Moving forward, Rencher says Adobe’s array of artificial intelligence technology, called “Sensei,” will play an even more important role in how marketing (and in turn, the Digital Experience business) evolves. Sensei is already smart enough to tell marketers which platforms to spend their ad dollars on — display ads versus search ads and eventually TV ads — and how much in revenue those ads are expected to generate. But he also sees opportunities in retail, as retailers with a brick-and-mortar and online presence blur the line between the physical and virtual.

Home Depot, for instance, used Experience Cloud to redesign its mobile app so that the retailer can easily customize its promotions depending on where their customers are located.
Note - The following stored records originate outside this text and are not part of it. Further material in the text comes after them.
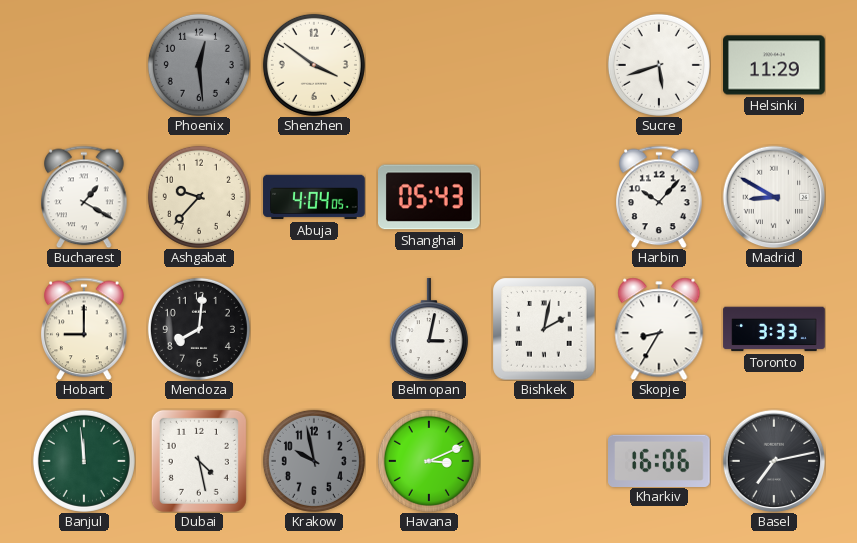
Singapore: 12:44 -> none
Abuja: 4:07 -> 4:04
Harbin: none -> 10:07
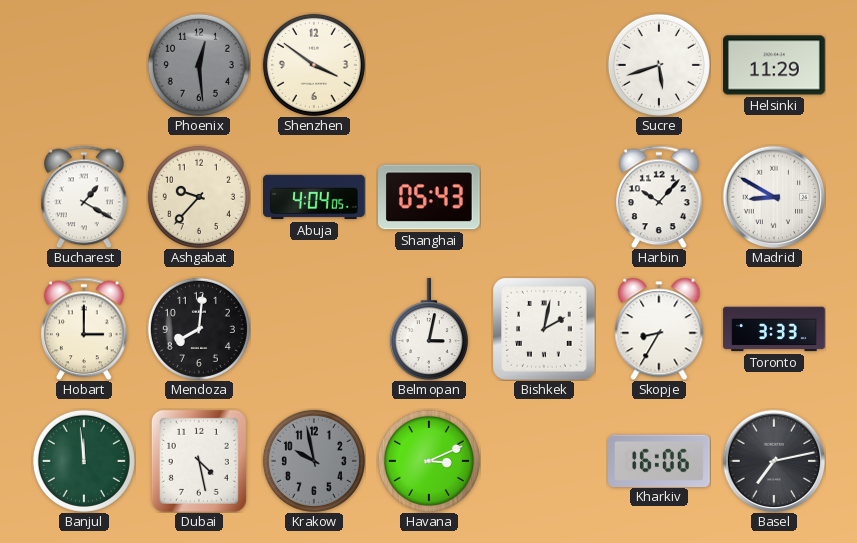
Hobart: 9:00 -> 3:00
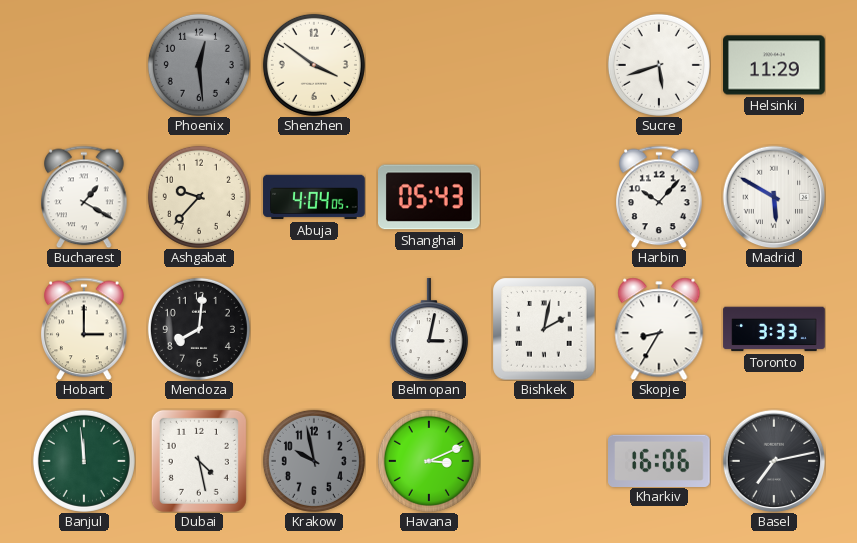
Madrid: 8:50 -> 5:50
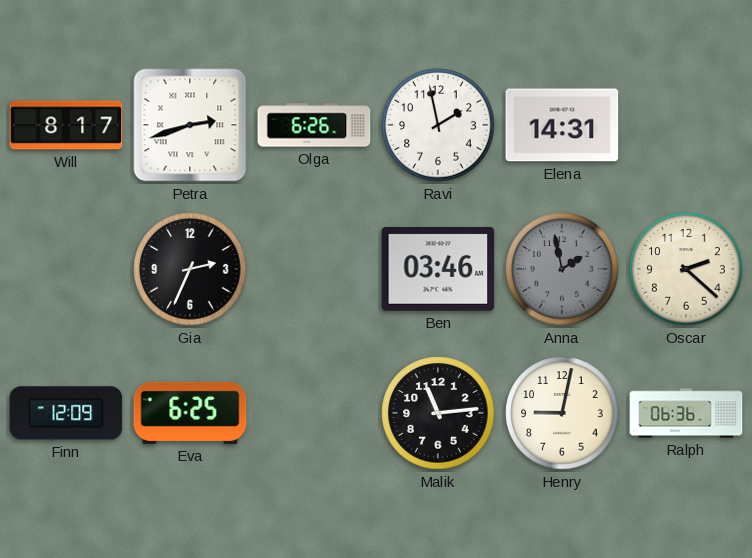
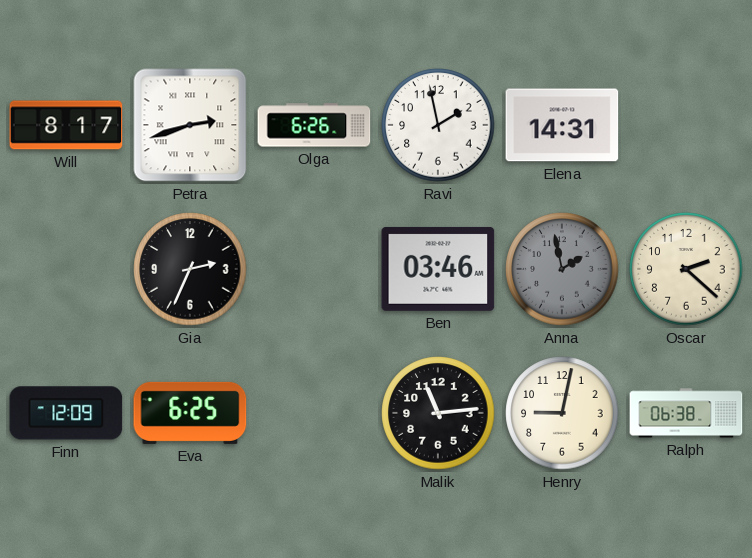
Ralph: 06:36 -> 06:38
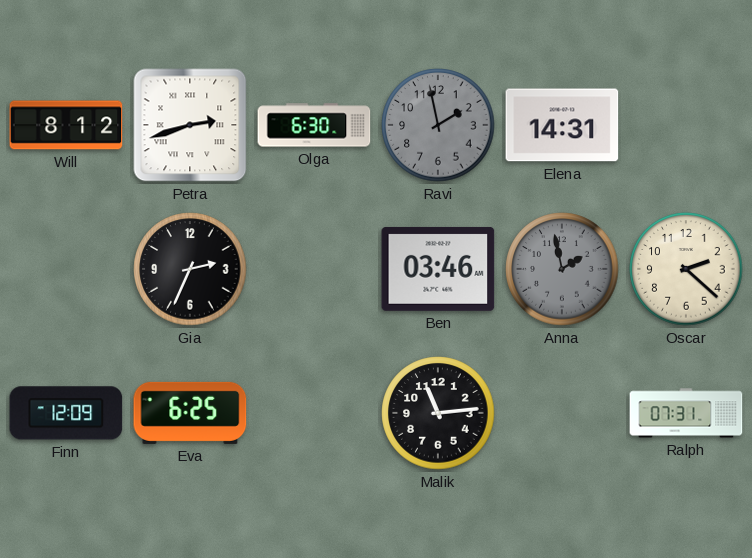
Will: 8:17 -> 8:12
Olga: 6:26 -> 6:30
Ravi dial: white -> grey
Henry: 9:02 -> none
Ralph: 06:38 -> 07:31
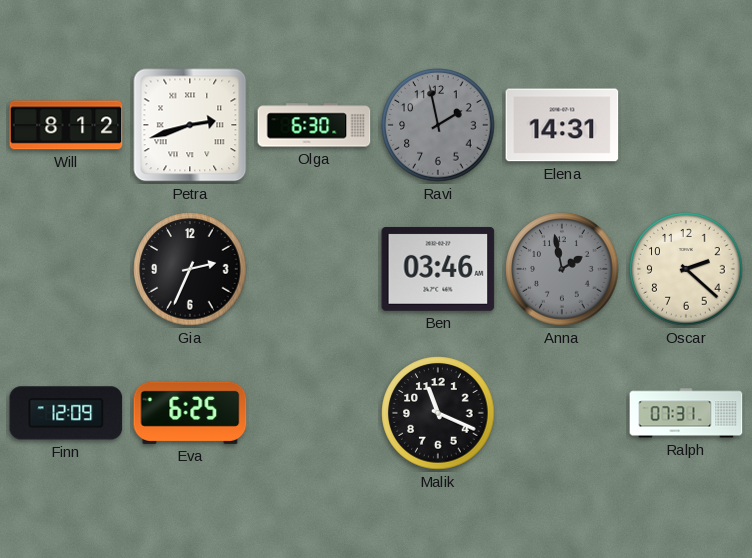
Malik: 11:14 -> 11:19
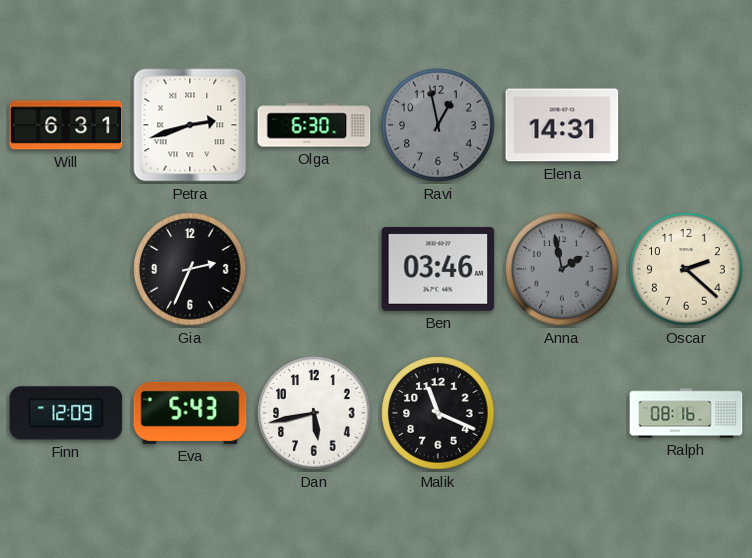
Will: 8:12 -> 6:31
Ravi: 1:58 -> 12:58
Eva: 6:25 -> 5:43
Dan: none -> 5:43
Ralph: 07:31 -> 08:16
So San Francisco residents will see different offers than those in Pittsburgh. Shoppers, meanwhile, can check their phones to see what’s in-stock, where, and how many of those items are actually available to buy in a specific store. And once customers are in a store, they can also use the app to help them quickly navigate an aisle to find the item they’re searching for.

But Adobe wants to take that even further. This January, the company previewed a project in its research labs that shows foot traffic inside a store in real-time. Eventually, a retailer will be able to categorize shoppers in different sub-groups based on factors like their shopping preferences and last visit date so they can send those shoppers personalized offers in that retailer’s app. Customers will ostensibly be able to save money on items they’re buying during their shopping trip, and retailers are that much more likely to get a customer to spend in their stores.

“There’s a lot of work we’re doing with Adobe Experience Manager and the in-store experience that I think will be exciting for marketers,” said Rencher.